Jamais, à leur égard, le lumineux jugement de Mgr Gaume ne fut plus vrai :

« Si, arrachant le masque à la Révolution, vous lui demandez : Qui es-tu ? elle vous dira : «… Je suis la haine de tout ordre religieux et social que l’homme n’a pas établi et dans lequel il n’est pas roi et Dieu tout ensemble ; je suis la proclamation des droits de l’homme contre les droits de Dieu… » 1

L’homme-roi à la place du Christ-roi

L’article premier de la Déclaration des droits de 1789 proclame, on le sait, que « tous les hommes naissent et demeurent libres et égaux en droits ». Affirmation réitérée, sous forme méthodologique, à l’article 3, « Le principe de toute souveraineté réside essentiellement dans la Nation » et à l’article 6, « La Loi est l’expression de la volonté générale ».

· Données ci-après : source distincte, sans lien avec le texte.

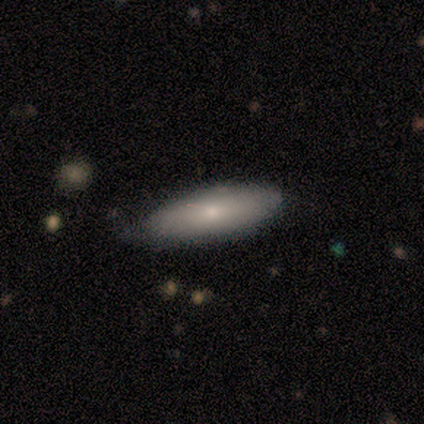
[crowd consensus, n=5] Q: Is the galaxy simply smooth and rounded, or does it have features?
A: smooth — 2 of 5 (40%, tied with featured or disk).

Droits de Dieu ou droits de l’homme, ordre ou désordre : il faut choisir  !

Fonder la société sur la seule volonté des hommes, est une chimère dont les conséquences n’ont pas fini de se faire cruellement sentir : « C’est en vain que, inspiré par l’orgueil et l’esprit de rébellion, l’homme cherche à se soustraire à toute autorité ; à aucune époque, il n’a pu réussir à ne dépendre de personne » 2. L’homme ne peut être « libre » au sens de l’idéologie des droits, puisqu’il n’est aucunement autonome, ni quand il naît, ni quand il est adulte.

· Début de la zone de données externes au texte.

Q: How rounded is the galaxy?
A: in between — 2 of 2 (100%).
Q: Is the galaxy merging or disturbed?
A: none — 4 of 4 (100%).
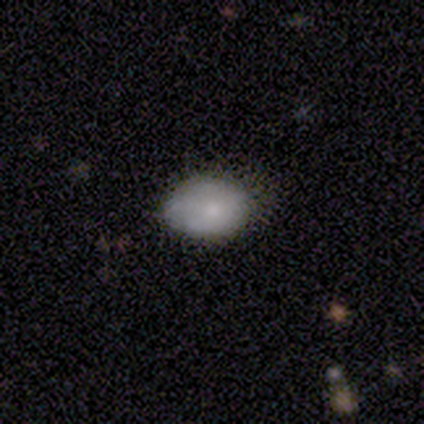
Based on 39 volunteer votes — Q: Smooth or featured?
A: smooth (69%); runner-up: featured or disk (26%)
Q: How rounded?
A: in between (74%); runner-up: round (26%)
Q: Merging?
A: none (73%); runner-up: minor disturbance (22%)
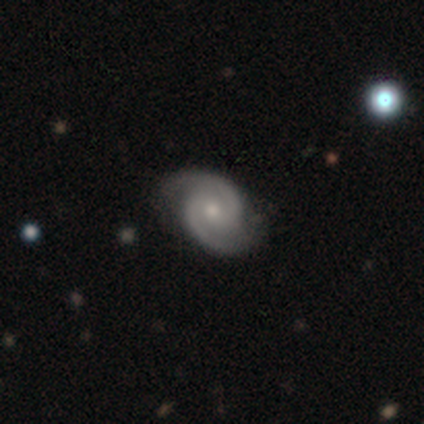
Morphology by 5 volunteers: smooth_or_featured: featured or disk (p=1.00)
disk_edge_on: no (p=1.00)
bar: no (p=0.60) [alt: strong p=0.20]
has_spiral_arms: yes (p=1.00)
spiral_winding: medium (p=0.60) [alt: tight p=0.40]
spiral_arm_count: 2 (p=1.00)
bulge_size: small (p=0.60) [alt: moderate p=0.40]
merging: none (p=1.00)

Animal social, l’homme ne se développe que grâce à la coopération d’autrui dans toute société. Seul le Bien commun peut permettre le bien particulier : « Ce qui réunit les hommes pour les faire vivre en société, c’est la loi de nature ou, plus exactement, la volonté de Dieu auteur de la nature ; c’est ce que prouvent avec évidence et le don du langage, instrument principal des relations qui fondent la société, et tant de désirs qui naissent avec nous, et tant de besoins de premier ordre qui resteraient sans objet dans l’état d’isolement, mais qui trouvent leur satisfaction dès que les hommes se rapprochent et s’associent entre eux » 3. Telle est la vraie science politique chrétienne, à l’exact opposé du « contrat social » de John Locke et de Rousseau.

De la « laïcité »…

Il s’ensuit que l’Etat laïque est un état dégradé, une « dissociété » (Marcel de Corte), oscillant en permanence entre désordre et césarisme, « l’anarchie plus le gendarme », selon Charles Maurras. La loi, livrée à l’arbitraire construction des hommes, en réalité, fruit de minorités organisées (sociétés de pensée, grands intérêts…), ne servira plus à canaliser l’homme vers sa fin surnaturelle, mais à assouvir ses passions déréglées.

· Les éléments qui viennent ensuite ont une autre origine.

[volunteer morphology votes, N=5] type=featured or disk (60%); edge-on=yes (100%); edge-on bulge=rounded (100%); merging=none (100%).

L’Eglise catholique, par son Magistère, mère et maîtresse de vérité en matière de théologie et de morale, rappelle les principes devant gouverner les hommes : « En favorisant la prospérité publique, la société civile doit pourvoir au bien des citoyens non seulement en n’opposant aucun obstacle, mais en assurant tous les moyens possibles pour la poursuite et l’acquisition de ce bien suprême et immuable auquel ils aspirent. Le premier de ces moyens consiste à faire respecter la sainte et inviolable observance de la religion dont les justes actes unissent l’homme à Dieu. » 4

Cette vérité naturelle découle d’une vérité surnaturelle, que nous affirmons chaque fois que nous récitons notre Credo et que Saint Paul rappelle dans ses Epîtres : « Il n’y a point d’autorité qui ne vienne de Dieu » (Rom. 13,1). C’est la raison pour laquelle, il ne saurait y avoir de séparation de l’Eglise et de l’Etat (proposition n° 55 condamnée par le Syllabus), comme le prétendent la loi française du 9 décembre 1905 et l’article 2 de la Constitution actuelle.

… à l’apostasie

Le refus conjoint de MM. Chirac et Jospin en décembre 2000, de rappeler dans le préambule de la Charte européenne des droits fondamentaux, l’héritage chrétien de l’Europe (formule déjà insuffisante en soi), est une apostasie de plus dont les peuples et les dirigeants européens auront à répondre en ce monde… ou dans l’autre. Cette apostasie, officielle et institutionnelle, a des conséquences très pratiques. Si, aujourd’hui le sort de la Turquie, hier janissaire de l’Islam, aujourd’hui réislamisée, est en discussion pour savoir si l’Union européenne doit l’admettre en son sein, c’est parce que l’Europe « n’est pas un club chrétien », comme le dit le premier ministre grec 5.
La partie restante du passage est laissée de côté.